Unbidden, the image of Martin’s big, open main room popped into her mind. Was he sitting by the fire tonight, playing his fiddle while Jessie got supper and the wind hurled rain against the old stone house? Some yearning, akin to homesickness, came over her at the thought.

Chelle, this won’t do.
She gave herself a stern mental shake and turned her thoughts back to Maggie Tate.

A machine. As far as Phillip Westlake was concerned, Maggie had apparently been nothing more. Not a person, not the daughter of people who had worked for him for years, not the lively young girl Kendra remembered. Mr. Westlake hadn’t even respected Maggie enough to come to her funeral.

But his daughter had. Why? Because her father sent her to represent the family, or because she cared? Chelle recalled the troubled look she’d seen on the girl’s face. Perhaps she cared.

Tomorrow was Sunday. Miss Westlake would likely be at the morning church service. If Chelle could manage a moment alone with her, perhaps she could convince her to do something for Maggie’s family. Determined to try, Chelle hurried down to set the table for Aunt Caroline.

* * *

In the morning, Maria Westlake appeared at church alone. Chelle watched her out of the corner of her eye and soon made up her mind she’d been right about Miss Westlake being upset by Maggie Tate’s death. She looked decidedly uneasy, sitting alone in her pew with mill families in the pews on either side of her. Surely there had been serious accidents at the mill before this. Had they bothered her as well?

I wouldn’t trade places with you, Miss Westlake, any more than I would with a mill hand.

When the service ended, Chelle told the family to go on without her and waited in the churchyard. Nearly everyone else had left by the time Miss Westlake came out of the church. She started for home at a quick pace. Chelle ran a few steps to catch up with her. “Miss Westlake, do you have a moment?”

She stopped. Close up, the strain on her face showed all the more plainly. “I don’t think we’ve met.”

In contrast to the broad Yorkshire that Chelle had grown used to hearing around Mallonby, Miss Westlake spoke like the product of a good finishing school. Chelle mustered an ingratiating smile. “No, we haven’t. I’m Rochelle McShannon.”

“The blacksmith’s niece? Of course. I should have known you by your accent. What is it, Miss McShannon?”

The blacksmith’s niece. Chelle had never been put in her place so neatly, but she was doing this for Maggie Tate, not herself. She took a deep breath and plunged in. “I wanted to speak to you about Maggie Tate.”

“Oh? What about her?”

Maria started along the road again, slowly this time. Chelle fell into step beside her. “A friend of mine knew her quite well.

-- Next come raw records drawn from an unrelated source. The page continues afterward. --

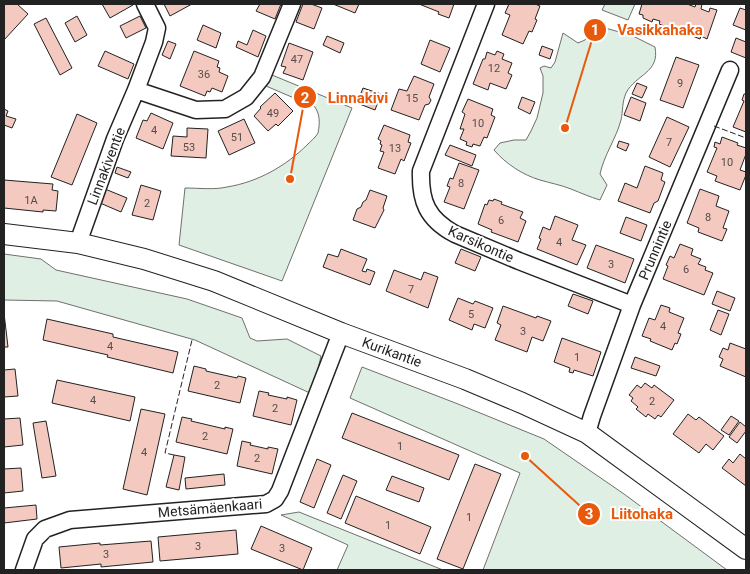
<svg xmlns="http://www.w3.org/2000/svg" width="750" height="574" font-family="Roboto,sans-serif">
	<rect width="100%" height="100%" fill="#fff"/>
	<path fill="#e0efe3" stroke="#6f6f6f" d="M605,4H635L628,20L602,10Z
		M602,27L633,36L655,47C660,73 636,74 626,93C622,102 623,111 621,120C616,139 604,155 600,174L607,185L600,200C590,197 581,193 571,189C561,185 550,183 540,180C523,175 506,164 494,150L500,143L514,140H526L531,131L537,118L543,93V76L540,68L544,66L551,68L555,62L563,33L578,43L585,40L588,34Z
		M272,75L352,108L282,281L179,245L185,188C199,188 214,190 227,187C258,182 286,166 308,144C311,141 316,137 318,133C320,123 320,115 315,107L266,86Z
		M4,254L41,259L56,270L187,299L242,318L250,338L257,341L287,339L321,356L312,394L195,340L57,301L4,300Z
		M362,367L458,404L544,439L624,494L727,570H483L520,473L350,398Z
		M299,512L443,570H337L348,545L281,515Z"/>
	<path fill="#f3c9c0" stroke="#222" d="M4,4H17L28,14L4,40Z
		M102,4H133V5L110,18Z
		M164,4H192L170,16Z
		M260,4H281L275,19L256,11Z
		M303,4H311L322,8L314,29L296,22Z
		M333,4H359L355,13Z
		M419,4H454L449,18L438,14L439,12Z
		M509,4H535L540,6L535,19L537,20L532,32L529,31L523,44L502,35L510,15L505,13Z
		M642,4H687L695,7L696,4H702L701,9L709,12L710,8L717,10L707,39L701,36L700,39L690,35V34L685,32L684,34L674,30L675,27L670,26L669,28L659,24L660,21L653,19L652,22L643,18V15L639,14Z
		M740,8L746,10V30L733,25Z
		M77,16L87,35L75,42L65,23Z
		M140,16L146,28L126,38L120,26Z
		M46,18L72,68L60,75L34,24Z
		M203,25L221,33L216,48L197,40Z
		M253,30L266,36L258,57L236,47L238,41L247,45Z
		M327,36L344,43L340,53L323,45Z
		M736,38L746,42V58L731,52Z
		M430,40L450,48L440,72L421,64Z
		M168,41L176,44L170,59L162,55Z
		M289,43L313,52L303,80L283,73L286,67L281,66Z
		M542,46L553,50L550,59L539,55Z
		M105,51L134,64L128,79L98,66Z
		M194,51L219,61L217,67L220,68L219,72L228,76L222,92L212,88L210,92L207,91L205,96L180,86Z
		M497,51L504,54L502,59L512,63L508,73L512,75L506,89L490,83L488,90L473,84L483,59H485L487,52L495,55Z
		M676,57L699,65L683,108L660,100Z
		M414,76L434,84L429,97L431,100L429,104L425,105L419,120L391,110L399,89L407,91Z
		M637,83L647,87L642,98L632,94Z
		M363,88L381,94L375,110L357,103Z
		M275,93L293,111L278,126L276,124L268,131L254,116L261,108L260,107Z
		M744,94H746V132L733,127L744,101L742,100Z
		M522,97L535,102L530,114L518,108Z
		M631,97L646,103L640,121L624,115Z
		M468,99L493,109L491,115L495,117L487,138L484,137L480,146L473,144L472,147L466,145L467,142L460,139L464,129H460L465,114L462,112Z
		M4,109L8,111L6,116L16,119L12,128L4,125Z
		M151,113L173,123L163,149L136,138L143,120L147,121Z
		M77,114L97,123L72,185L51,177Z
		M667,117L689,127L670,167L649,157Z
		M244,119L255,143L229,155L218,131Z
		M384,125L410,135L408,142L411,143L404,161L401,159L395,174L378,168L384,152L380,151L382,145L380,144L381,141L378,139Z
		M187,128L208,129L206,158L171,156L173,136L187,137Z
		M722,137L738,143L737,145L746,148V154L740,170L746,172V175L740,190L715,181L717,176L707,172L717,148L714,147L715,142L720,144Z
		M619,141L629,144L626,151L617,147Z
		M450,145L476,155L472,166L445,155Z
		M459,163L479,170L464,209L444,202L450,187L447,186L450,178L453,179Z
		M645,166L663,173L661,180L665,182L658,201L654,203L650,213L618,201L625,183L637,188Z
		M117,167L131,172L128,178L115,173Z
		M4,180L53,184L52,190L58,191L56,211L43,210V212L4,208Z
		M141,185L161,191L153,220L132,215Z
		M105,189L127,198L121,212L100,203Z
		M700,189L719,196L716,206L729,211L723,228L727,229L722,241L698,232L699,228L687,223Z
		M370,190L387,196L383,208L384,210L375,228L353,220L357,209L361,207L363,202L366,200Z
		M494,199L502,202L501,204L523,212L520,218L526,221L518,242L491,232L492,230L478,224L485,204L487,205L489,200L493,201Z
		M555,216L578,225L572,240L586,245L577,265L537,249L541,239L539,238L543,227L550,230Z
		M626,217L647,225L641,241L620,233Z
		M680,244L693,249L691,255L701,259L698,264L706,267L705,270L713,273L704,295L663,279L668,266L666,265L670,256L674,258Z
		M596,245L634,259L625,283L587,268Z
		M341,249L367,259L362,271L366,272L367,269L375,272L370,285L323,267L328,254L338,257Z
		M461,249L481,257L475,271L455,263Z
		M394,270L421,280L424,272L438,277L428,308L386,291Z
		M717,291L735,298L730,311L712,304Z
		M573,294L593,301L588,314L568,306Z
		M458,298L473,304L475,301L493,308L485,328L474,324L472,330L449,320Z
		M661,305L670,308L669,312L684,318L678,333L681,334L677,344L675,343L672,350L650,341L651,339L642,336L649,318L655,320Z
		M503,306L536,318L537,316L551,321L543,341L532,337L527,352L495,340L501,325L497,323Z
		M718,310L729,314L721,335L710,330Z
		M4,313L8,347H4Z
		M47,319L113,334V337L178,352L173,373L107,357L108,355L43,340Z
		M562,338L601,352L593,376L574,370L573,373L569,372L570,368L554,362Z
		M730,343L746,349V377L720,366L723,359L719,357L723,348L728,350Z
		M635,357L660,366L656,376L631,368Z
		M194,366L206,369V371L237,378L238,376L246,378L240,403L188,391Z
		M15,369L18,396L4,397V370Z
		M57,380L135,397L130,421L52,403Z
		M645,383L652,388L654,385L674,400L661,417L658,415L655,419L648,414L646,417L636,409L638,407L631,401L633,398L629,395L637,385L641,388Z
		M259,391L269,393L268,395L287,399V397L297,400L291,425L253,416Z
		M141,409L165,414L147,495L123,489Z
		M352,413L459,455L449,480L342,438Z
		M688,414L696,420L699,417L724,436L713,450L706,444L699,453L673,434Z
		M731,416L739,421L729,435L721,430Z
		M182,417L192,419L191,421L225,429V427L233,429L227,454L176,442Z
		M20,418L23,445L4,447V419Z
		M46,421L56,476L42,478L33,423Z
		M740,422L746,427V431L737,443L729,437Z
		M242,441L251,443L250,445L268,449V447L278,449L272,474L237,466Z
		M740,454L746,459V486L722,468L729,459L733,463Z
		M174,455L185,457L179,490L166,487Z
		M317,459L331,465L314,508L300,502Z
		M475,464L501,474L463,569L437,559Z
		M21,468L23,491L4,493V469Z
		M224,474L225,485L186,489L185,478Z
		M343,475L357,481L341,519L327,513Z
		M392,476L424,488L419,502L386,490Z
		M356,496L431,527L420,554L345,523Z
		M36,505L37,519L4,523V508Z
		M261,526L312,548L303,570L251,549Z
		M236,530L238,554L160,561L158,537Z
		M151,541L153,562L101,567V564L61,568L59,547L100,543V545Z"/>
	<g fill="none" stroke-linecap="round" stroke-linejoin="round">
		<g stroke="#222" stroke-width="19">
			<path id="minor" d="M486,4L421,171C420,201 427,219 455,234L519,261L632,305
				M136,90L196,110L225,109L246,97L262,77L292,4
				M78,243L115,139L136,90L154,42L157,28L145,4
				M587,433L592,416L632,305L730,70
				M24,570L35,539L45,529L70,520L266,504L275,499L280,491L341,333"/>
		</g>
		<g stroke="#222" stroke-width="22">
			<path id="major" d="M4,234L78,243L144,259L214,281L341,333L465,379L522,403L587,433L746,549"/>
		</g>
		<use href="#minor" stroke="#fff" stroke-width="16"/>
		<use href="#major" stroke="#fff" stroke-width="20"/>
		<path stroke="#222" stroke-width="1" stroke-dasharray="6 2.5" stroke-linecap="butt" d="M714,126L746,138
			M174,455L165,453L192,340"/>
	</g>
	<g text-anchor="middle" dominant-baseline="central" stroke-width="4" stroke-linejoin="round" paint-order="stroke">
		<g font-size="11" fill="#564c4a">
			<text x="297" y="59">47</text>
			<text x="494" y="68">12</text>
			<text x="204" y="74">36</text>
			<text x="680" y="83">9</text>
			<text x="412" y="98">15</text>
			<text x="273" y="113">49</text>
			<text x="478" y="123">10</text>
			<text x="154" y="130">4</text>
			<text x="237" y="137">51</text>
			<text x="669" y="142">7</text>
			<text x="189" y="147">53</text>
			<text x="395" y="148">13</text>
			<text x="727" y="162">10</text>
			<text x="461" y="183">8</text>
			<text x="31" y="200">1A</text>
			<text x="147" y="203">2</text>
			<text x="708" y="217">8</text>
			<text x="501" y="220">6</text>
			<text x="559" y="242">4</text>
			<text x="611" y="264">3</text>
			<text x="686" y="269">6</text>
			<text x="411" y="289">7</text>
			<text x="471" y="314">5</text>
			<text x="663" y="326">4</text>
			<text x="523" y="331">3</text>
			<text x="110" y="346">4</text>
			<text x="577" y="357">1</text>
			<text x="217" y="385">2</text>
			<text x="93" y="400">4</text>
			<text x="652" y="401">2</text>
			<text x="275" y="408">2</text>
			<text x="205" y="436">2</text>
			<text x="400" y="446">1</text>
			<text x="144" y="452">4</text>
			<text x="257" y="458">2</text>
			<text x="469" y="517">1</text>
			<text x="388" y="525">1</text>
			<text x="198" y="546">3</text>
			<text x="282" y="548">3</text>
			<text x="106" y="554">3</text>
		</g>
		<g font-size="14" fill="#222" stroke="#fff">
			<text transform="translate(106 166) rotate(-69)">Linnakiventie</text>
			<text transform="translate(481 244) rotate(24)">Karsikontie</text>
			<text transform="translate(655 250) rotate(-67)">Prunnintie</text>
			<text transform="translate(392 352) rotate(20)">Kurikantie</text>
			<text transform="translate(210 508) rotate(-5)">Metsämäenkaari</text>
		</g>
	</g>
	<path fill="none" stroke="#e8590c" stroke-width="2" d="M565 128L595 30M290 179L305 97M525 456L589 514"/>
	<g fill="#e8590c" stroke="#fff" stroke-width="2">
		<circle cx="565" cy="128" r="5"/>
		<circle cx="290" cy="179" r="5"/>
		<circle cx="525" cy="456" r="5"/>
		<circle cx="595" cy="30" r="12"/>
		<circle cx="305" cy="97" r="12"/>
		<circle cx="589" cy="514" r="12"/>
	</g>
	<g font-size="15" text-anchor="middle" font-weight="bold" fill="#fff">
		<text x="595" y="35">1</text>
		<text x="305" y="103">2</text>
		<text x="589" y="519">3</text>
	</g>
	<g font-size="15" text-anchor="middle" font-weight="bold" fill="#e8590c" stroke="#fff" stroke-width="4" stroke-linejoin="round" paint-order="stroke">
		<text x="660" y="35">Vasikkahaka</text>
		<text x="358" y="103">Linnakivi</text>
		<text x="642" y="519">Liitohaka</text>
	</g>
	<rect width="750" height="574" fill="none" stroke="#222222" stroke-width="10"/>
</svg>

She told me Maggie was a hard worker and well-liked at the mill. She kept learning and trying to improve herself, and she stayed out of trouble. My father also told me she was an only child. He grew up with her parents.”

Maria threw her a glance from skeptical green eyes. “I’m sure you’re telling me all this for a reason.”

Chelle nodded. “Yes, I am. Miss Westlake, I’d like to try to raise some money for Maggie’s family, and I thought you might be willing to help me.”

“Father prefers that I don’t get involved with mill business.”

“But it isn’t mill business. If Maggie had been struck by a runaway cart or had some other kind of accident, your father wouldn’t object to you trying to help her family, would he?”

“That would be a completely different situation, Miss McShannon, as I’m sure you’re aware.” Maria squared her shoulders and met Chelle’s gaze. “But I do feel bad for this girl’s family. I can’t promise anything, but I’ll speak to my father about it.”

Chelle found herself warming to Maria, in spite of her condescension. Beneath the girl’s attitude, she sensed compassion. “Thank you, Miss Westlake. That’s all I can ask.”